I hate to say it but I find VCVrack more immediately fun than Reaktor blocks. Three reasons - immediacy, flexibility and CPU.beats me wrote:How does it compare to Reaktor Blocs? (not that I've sue those either)Angstrom wrote:it's good, but right now there's no VST bridge, it's purely standalone. remember to download all the extensions, otherwise you'll only have the basic module set
The patches are text (xml) and paste-able.
I thought of starting a thread here with our patches, but it seems redundant until VCV can integrate with live.
Immediacy ... In Reaktor we must assemble the synth made of blocks in the Ensemble Patching mode, and make our audio and modulation connections in that mode then flip over to the Panel view to play it and turn the dials. Which disconnects patching from dial tweaking and feels very disjointed. In VCV it's all one screen, patching and playing. I can turn a dial and patch a cable at the same time.
Flexibility... Blocks only have two modulation inputs which are "around the back" in patching mode, those two inputs are not named, they just appear on the Panel as mysterious A and B dials. So you have to keep flipping back to patching mode to see what exactly is A or B which is being turned up on each Block. Two mod inputs is simply not enough, and two unlabelled inputs is terrible.
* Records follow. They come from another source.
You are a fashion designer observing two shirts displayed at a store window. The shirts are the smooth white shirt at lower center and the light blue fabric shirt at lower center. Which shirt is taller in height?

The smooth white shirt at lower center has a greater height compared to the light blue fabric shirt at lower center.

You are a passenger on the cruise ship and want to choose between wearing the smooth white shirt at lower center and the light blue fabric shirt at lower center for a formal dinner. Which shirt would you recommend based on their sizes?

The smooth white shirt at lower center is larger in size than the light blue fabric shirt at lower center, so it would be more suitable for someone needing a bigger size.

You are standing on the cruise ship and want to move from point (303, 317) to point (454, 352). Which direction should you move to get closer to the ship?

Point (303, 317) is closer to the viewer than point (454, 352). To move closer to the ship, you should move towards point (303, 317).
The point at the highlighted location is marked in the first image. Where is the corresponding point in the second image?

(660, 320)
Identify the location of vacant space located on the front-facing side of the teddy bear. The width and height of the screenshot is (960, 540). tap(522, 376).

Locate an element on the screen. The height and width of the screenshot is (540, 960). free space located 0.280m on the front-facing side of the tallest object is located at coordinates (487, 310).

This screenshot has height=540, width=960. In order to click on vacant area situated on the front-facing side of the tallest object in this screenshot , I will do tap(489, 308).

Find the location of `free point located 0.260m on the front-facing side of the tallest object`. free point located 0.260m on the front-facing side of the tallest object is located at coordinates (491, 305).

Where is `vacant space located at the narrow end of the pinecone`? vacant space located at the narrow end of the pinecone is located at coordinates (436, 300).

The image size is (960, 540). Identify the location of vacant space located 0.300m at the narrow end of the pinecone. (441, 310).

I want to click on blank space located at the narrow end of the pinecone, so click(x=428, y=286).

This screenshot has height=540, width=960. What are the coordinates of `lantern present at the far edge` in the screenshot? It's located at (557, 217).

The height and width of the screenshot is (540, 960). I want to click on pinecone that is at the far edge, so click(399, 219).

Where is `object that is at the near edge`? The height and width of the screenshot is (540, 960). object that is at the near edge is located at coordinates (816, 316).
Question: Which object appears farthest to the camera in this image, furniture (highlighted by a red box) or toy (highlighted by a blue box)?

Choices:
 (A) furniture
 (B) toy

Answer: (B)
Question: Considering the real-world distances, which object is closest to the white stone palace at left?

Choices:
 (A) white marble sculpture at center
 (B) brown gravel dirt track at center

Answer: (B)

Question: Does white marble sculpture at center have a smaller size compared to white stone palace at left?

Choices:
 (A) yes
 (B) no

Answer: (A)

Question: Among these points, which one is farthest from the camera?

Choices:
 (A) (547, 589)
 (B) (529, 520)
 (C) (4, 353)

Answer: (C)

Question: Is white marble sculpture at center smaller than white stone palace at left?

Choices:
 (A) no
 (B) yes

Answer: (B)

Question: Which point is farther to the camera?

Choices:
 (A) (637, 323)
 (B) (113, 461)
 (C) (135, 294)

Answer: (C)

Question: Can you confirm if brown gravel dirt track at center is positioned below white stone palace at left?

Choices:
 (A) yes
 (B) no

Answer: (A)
In VCV the inferences are via everyone's favourite visual metaphor ... dangly wires! At least we can trace one while we play and say "ah yes, that LFO controls this pitch"
Reaktor Blocks are a bit of a CPU killer. The sound of Reaktor's Blocks are really great, but that doubles the pain when going over 10 blocks and seeing the CPU meter start to climb .
VCVrack seems to have around half the CPU load of Reaktor using Blocks when constructing a similar sort of patch. In my very unscientific test.